For the last two and a half years, he’s tried to convince Cracker Barrel’s board of directors to sell the company. Here’s what he had to say in a recent filing with the SEC:
“We believe Cracker Barrel’s assets would be far more productive under our leadership than in the hands of present leadership. Thus, we are willing to purchase the business because we perceive a significant upside under our management. But other sophisticated buyers also should have the opportunity to bid for the company.”
James W. Bradford, who is the Cracker Barrel Chairman, has and continues to reject Biglari. His latest refute was:
“We are disappointed that Mr. Biglari is seeking to call a special meeting to vote on a proposal requesting that the company commence a sale process, particularly in light of his defeat by substantial margins in three consecutive proxy contests.”
It’s a tug of war between Cracker Barrel and Biglari, and the business model is the rope. Cracker Barrel says its restaurant-plus-retail chain is a good model, while Biglari believes in other ideas.

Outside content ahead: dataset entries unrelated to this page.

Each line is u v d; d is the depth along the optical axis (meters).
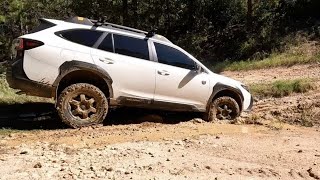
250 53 24.14
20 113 9.04
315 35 22.95
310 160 5.86
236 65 21.41
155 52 8.21
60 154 5.75
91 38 7.75
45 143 6.34
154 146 6.25
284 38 23.55
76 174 4.92
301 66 18.92
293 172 5.32
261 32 24.84
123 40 7.99
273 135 7.34
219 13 29.64
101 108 7.55
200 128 7.58
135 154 5.78
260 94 12.74
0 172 4.95
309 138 7.24
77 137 6.75
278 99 11.80
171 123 8.83
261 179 5.06
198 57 27.00
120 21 30.08
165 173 5.07
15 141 6.52
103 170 5.09
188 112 8.84
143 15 30.67
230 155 5.96
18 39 7.40
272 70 19.05
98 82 7.82
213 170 5.27
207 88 8.60
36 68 7.27
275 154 6.08
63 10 31.69
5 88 12.69
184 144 6.45
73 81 7.72
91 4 30.06
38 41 7.32
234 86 8.91
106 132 7.11
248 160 5.78
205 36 28.41
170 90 8.23
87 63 7.52
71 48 7.51
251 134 7.30
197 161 5.59
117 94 7.83
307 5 25.30
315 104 9.96
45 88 7.34
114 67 7.75
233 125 8.02
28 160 5.43
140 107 8.10
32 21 30.50
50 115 8.91
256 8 27.84
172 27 30.64
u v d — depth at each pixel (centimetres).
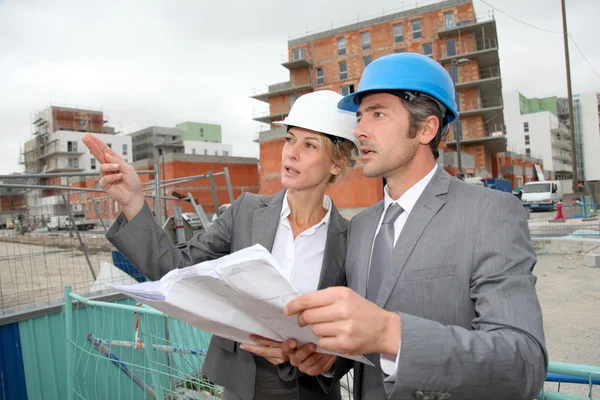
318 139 177
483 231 106
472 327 103
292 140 183
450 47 3562
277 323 105
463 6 3491
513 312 90
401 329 82
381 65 126
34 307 325
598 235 1153
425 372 80
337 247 179
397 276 113
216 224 190
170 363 279
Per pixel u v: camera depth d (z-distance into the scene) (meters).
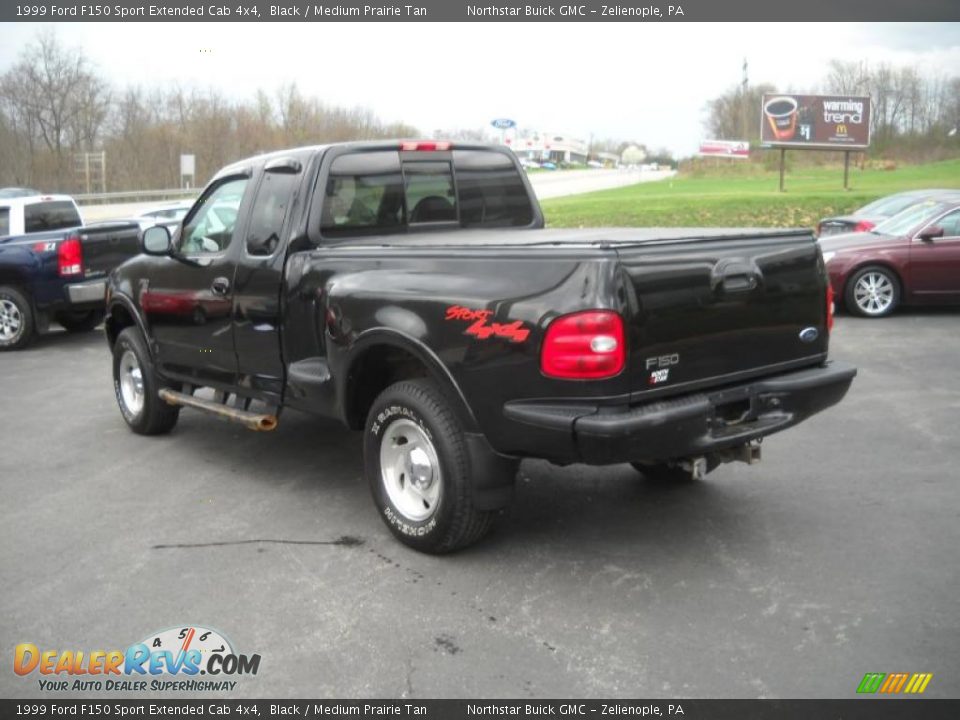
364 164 5.33
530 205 6.24
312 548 4.62
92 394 8.59
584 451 3.75
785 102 33.44
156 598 4.08
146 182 53.78
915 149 58.62
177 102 54.75
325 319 4.83
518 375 3.87
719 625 3.70
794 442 6.23
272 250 5.23
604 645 3.57
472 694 3.27
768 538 4.57
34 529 4.98
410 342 4.24
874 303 11.67
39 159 52.31
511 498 4.24
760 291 4.19
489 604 3.95
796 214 25.30
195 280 5.82
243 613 3.92
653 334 3.79
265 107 55.22
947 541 4.47
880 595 3.91
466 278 4.10
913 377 8.15
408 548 4.57
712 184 44.62
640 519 4.88
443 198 5.72
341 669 3.45
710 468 4.56
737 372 4.14
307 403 5.10
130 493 5.57
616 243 3.75
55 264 11.00
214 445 6.60
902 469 5.59
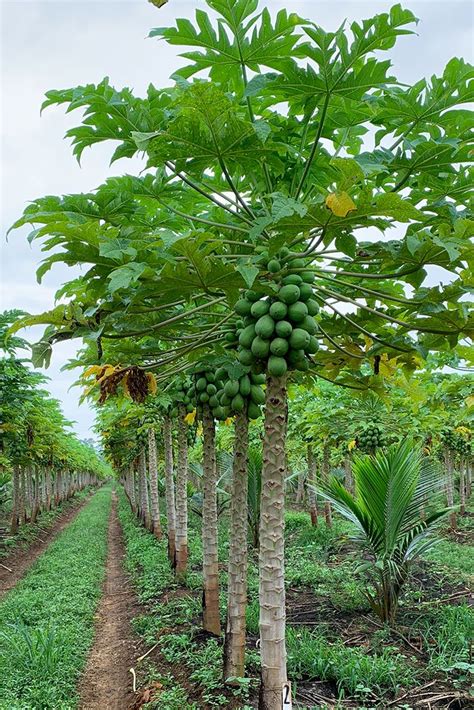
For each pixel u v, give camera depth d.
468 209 4.02
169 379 9.16
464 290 3.75
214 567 7.14
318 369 5.91
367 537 7.87
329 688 5.69
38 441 19.70
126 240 3.55
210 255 3.61
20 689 6.09
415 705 5.20
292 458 22.80
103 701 6.29
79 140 4.02
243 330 4.00
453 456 20.81
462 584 9.70
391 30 3.37
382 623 7.52
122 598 10.69
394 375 5.75
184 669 6.21
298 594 9.48
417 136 4.25
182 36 3.64
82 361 5.56
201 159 3.79
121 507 34.50
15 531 19.12
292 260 3.95
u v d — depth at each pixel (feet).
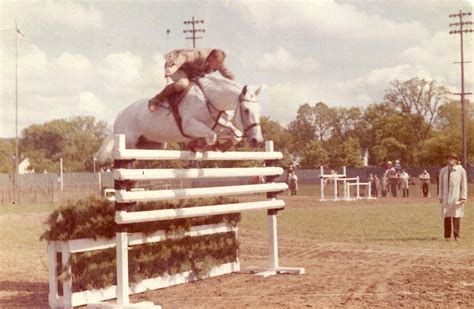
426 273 35.73
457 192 54.54
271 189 37.93
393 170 145.38
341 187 199.31
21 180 205.57
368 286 31.58
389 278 34.09
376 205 110.52
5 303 29.58
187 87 32.94
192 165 42.98
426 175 142.20
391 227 68.03
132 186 32.45
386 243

Biglari may be on to something though.
Healthy Comfort Food?
Any person going to Cracker Barrel knows that he is not going to be getting the healthiest foods on the planet. The bulk of the menu is meat-based dishes and they are anything but lean.
America is turning away from fatty meats, and many are shunning meat altogether. Google searches for the term “vegan” have reportedly risen in popularity all across the country over the last five years. Are more people turning vegan? You bet!
The Business Journal for Meat and Poultry Processors reported the USDA is expecting a decrease in beef consumption in 2014 of about 4.8 percent. The consumption already decreased from 2012 to 2013 by about 1.2 percent.
The USDA also reports that people will 12.2% less meat than in 2007.
The trends are clear: People are interested in pursuing vegan options, and those that aren’t will still eat less meat in 2014. Cracker Barrel, and other meat-heavy comfort food outlets will face depressed demand for nearly all of their dishes.
In August, Cracker Barrel addressed this demand by launching a line of healthier menu options under the moniker “Wholesome Fixin’s.” The menu includes a number of meals with a total calorie count under 600.
The move was meant to entice new customers who would otherwise avoid Cracker Barrel in favor of a less artery-clogging meal.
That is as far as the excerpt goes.